Instructions for the task: The complete listing goes into the output exactly, without its pictures.

Data in this exercise:
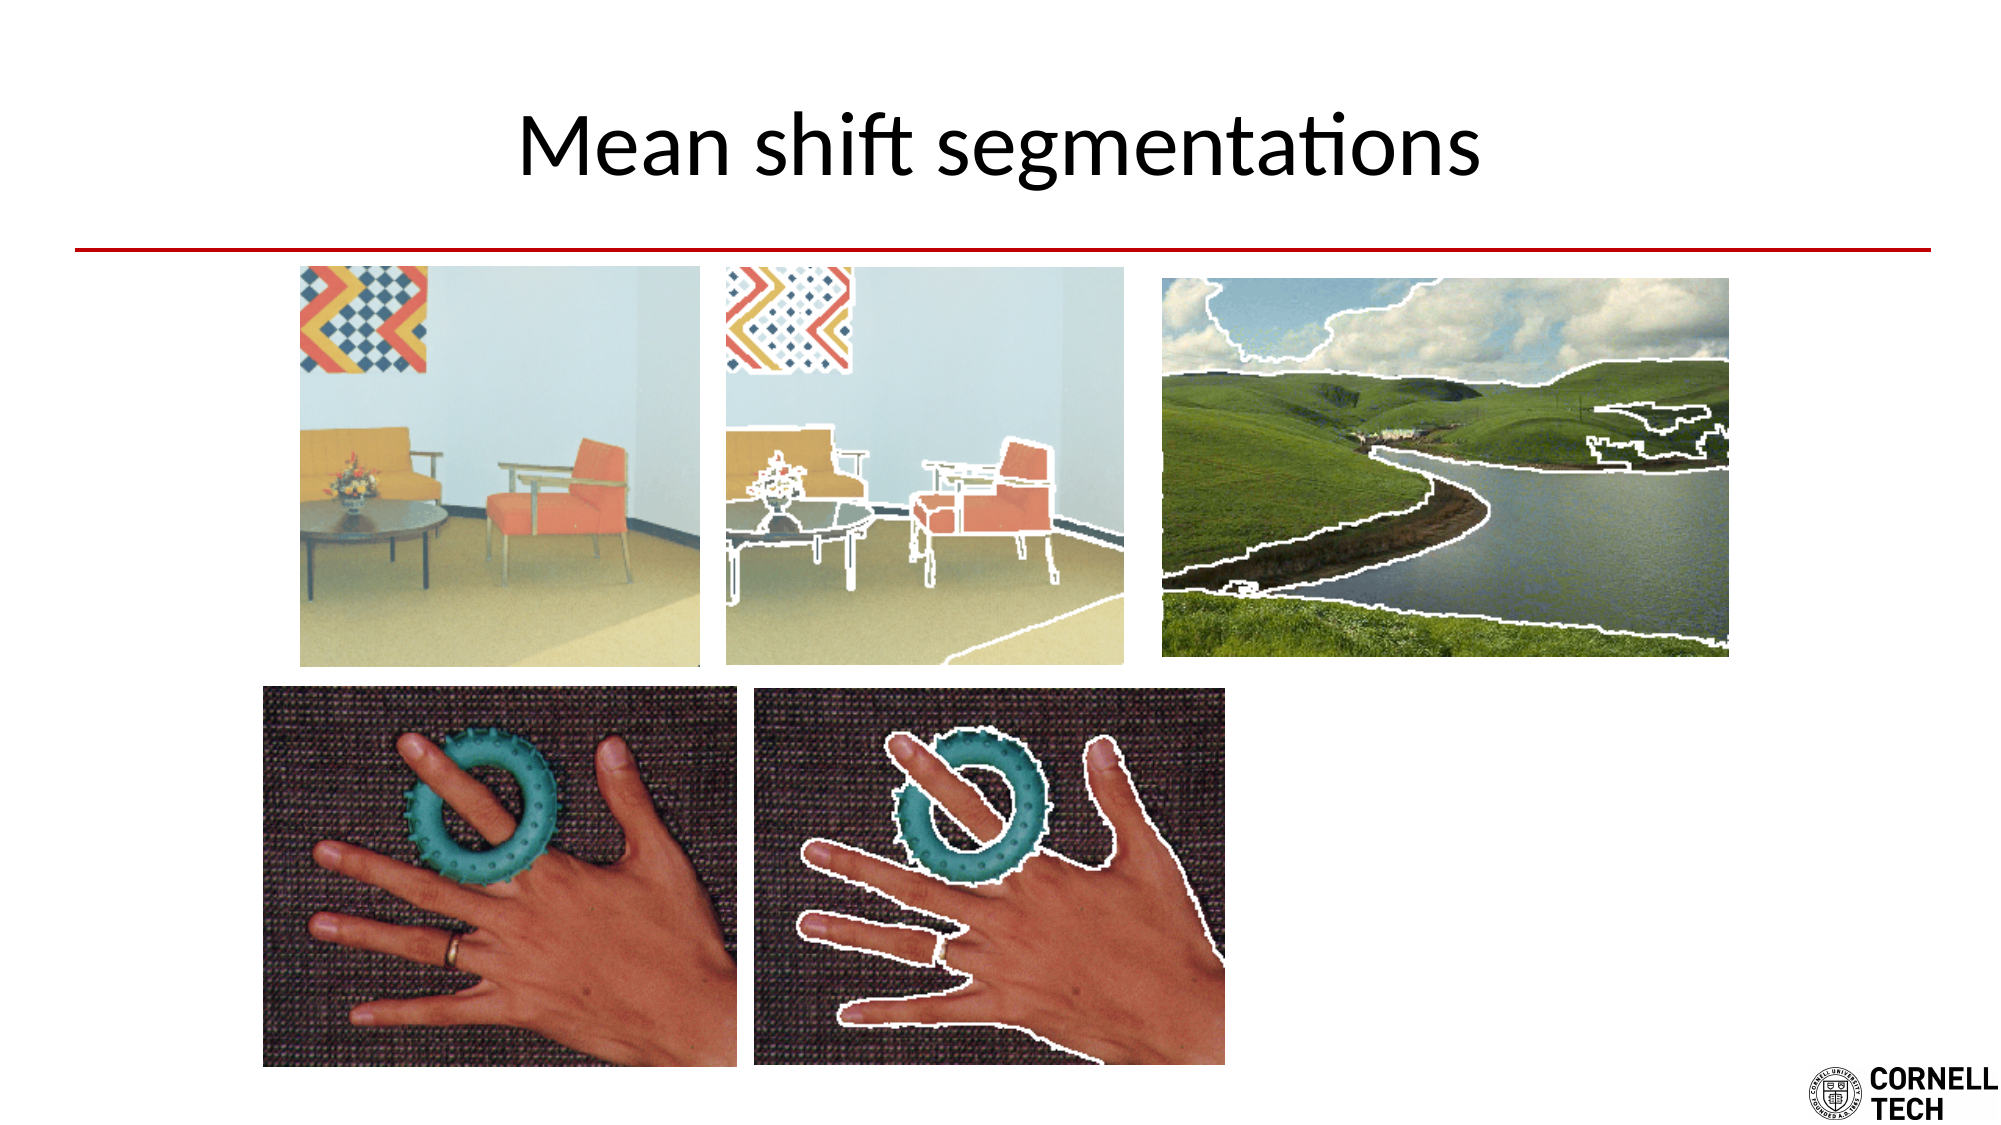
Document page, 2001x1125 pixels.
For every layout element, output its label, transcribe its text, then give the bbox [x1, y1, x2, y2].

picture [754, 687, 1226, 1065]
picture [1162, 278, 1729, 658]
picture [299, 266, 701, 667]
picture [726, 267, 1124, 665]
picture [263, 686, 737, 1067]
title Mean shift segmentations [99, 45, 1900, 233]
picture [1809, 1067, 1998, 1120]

Reply:
Document page, 2001x1125 pixels.
For every layout element, output its label, transcribe its text, then give the bbox [x1, y1, x2, y2].

picture [754, 687, 1226, 1065]
picture [1162, 278, 1729, 658]
picture [299, 266, 701, 667]
picture [726, 267, 1124, 665]
picture [263, 686, 737, 1067]
title Mean shift segmentations [99, 45, 1900, 233]
picture [1809, 1067, 1998, 1120]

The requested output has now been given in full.